### AVAILABLE RECORDS

***

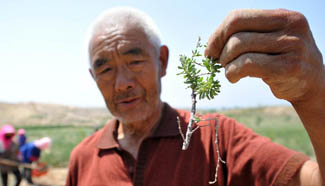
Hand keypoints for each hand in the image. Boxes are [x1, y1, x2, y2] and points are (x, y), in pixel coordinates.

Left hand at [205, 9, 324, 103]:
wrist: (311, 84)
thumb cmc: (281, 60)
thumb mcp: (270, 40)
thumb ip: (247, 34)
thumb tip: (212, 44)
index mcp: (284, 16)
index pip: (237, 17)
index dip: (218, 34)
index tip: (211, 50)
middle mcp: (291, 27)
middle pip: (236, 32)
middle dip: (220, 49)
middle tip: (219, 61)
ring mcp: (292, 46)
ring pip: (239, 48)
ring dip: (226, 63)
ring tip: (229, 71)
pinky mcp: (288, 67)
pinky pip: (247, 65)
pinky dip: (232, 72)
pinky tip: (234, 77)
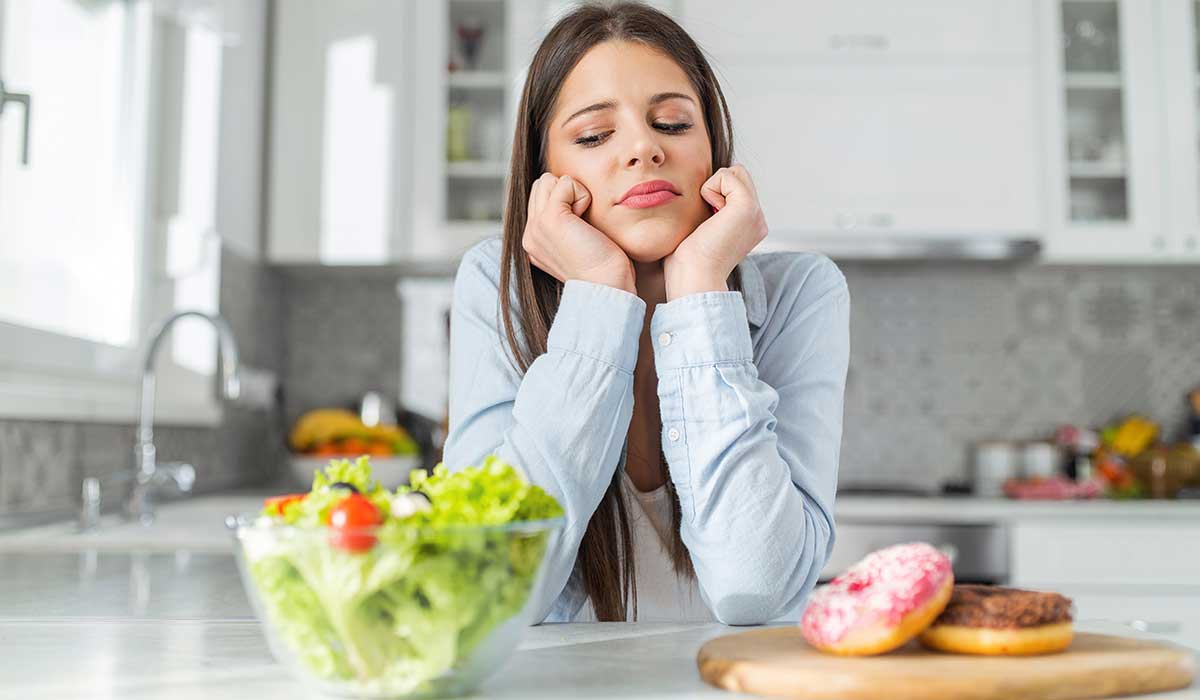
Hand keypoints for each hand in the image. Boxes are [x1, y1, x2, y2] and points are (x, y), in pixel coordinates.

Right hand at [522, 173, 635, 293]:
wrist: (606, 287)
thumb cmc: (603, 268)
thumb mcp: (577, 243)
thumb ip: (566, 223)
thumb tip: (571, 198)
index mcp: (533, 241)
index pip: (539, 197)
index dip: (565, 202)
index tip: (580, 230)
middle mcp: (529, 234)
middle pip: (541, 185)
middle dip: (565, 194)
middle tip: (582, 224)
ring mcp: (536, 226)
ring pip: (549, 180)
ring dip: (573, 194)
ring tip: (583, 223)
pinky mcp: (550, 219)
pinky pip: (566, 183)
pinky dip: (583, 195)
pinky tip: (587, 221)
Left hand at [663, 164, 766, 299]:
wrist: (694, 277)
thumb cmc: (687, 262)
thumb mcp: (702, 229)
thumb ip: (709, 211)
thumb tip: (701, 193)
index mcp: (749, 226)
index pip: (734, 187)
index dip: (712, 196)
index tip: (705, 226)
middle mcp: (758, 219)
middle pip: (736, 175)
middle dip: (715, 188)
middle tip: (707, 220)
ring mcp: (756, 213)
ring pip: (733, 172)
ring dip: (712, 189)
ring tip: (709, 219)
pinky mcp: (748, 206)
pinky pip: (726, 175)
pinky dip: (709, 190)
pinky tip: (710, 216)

***

### PROMPT
All that is wanted is the stretch of lines above from the one containing "middle mcp: (529, 234)" through the one containing "pinky dip: (583, 195)", duplicated exactly.

### YOUR RESPONSE
middle mcp: (529, 234)
middle pip: (541, 185)
middle dip: (565, 194)
middle tip: (582, 224)
ring mcp: (536, 226)
ring pip: (549, 180)
ring dip: (573, 194)
ring tip: (583, 223)
pinky mcp: (550, 219)
pinky pip: (566, 183)
pinky dip: (583, 195)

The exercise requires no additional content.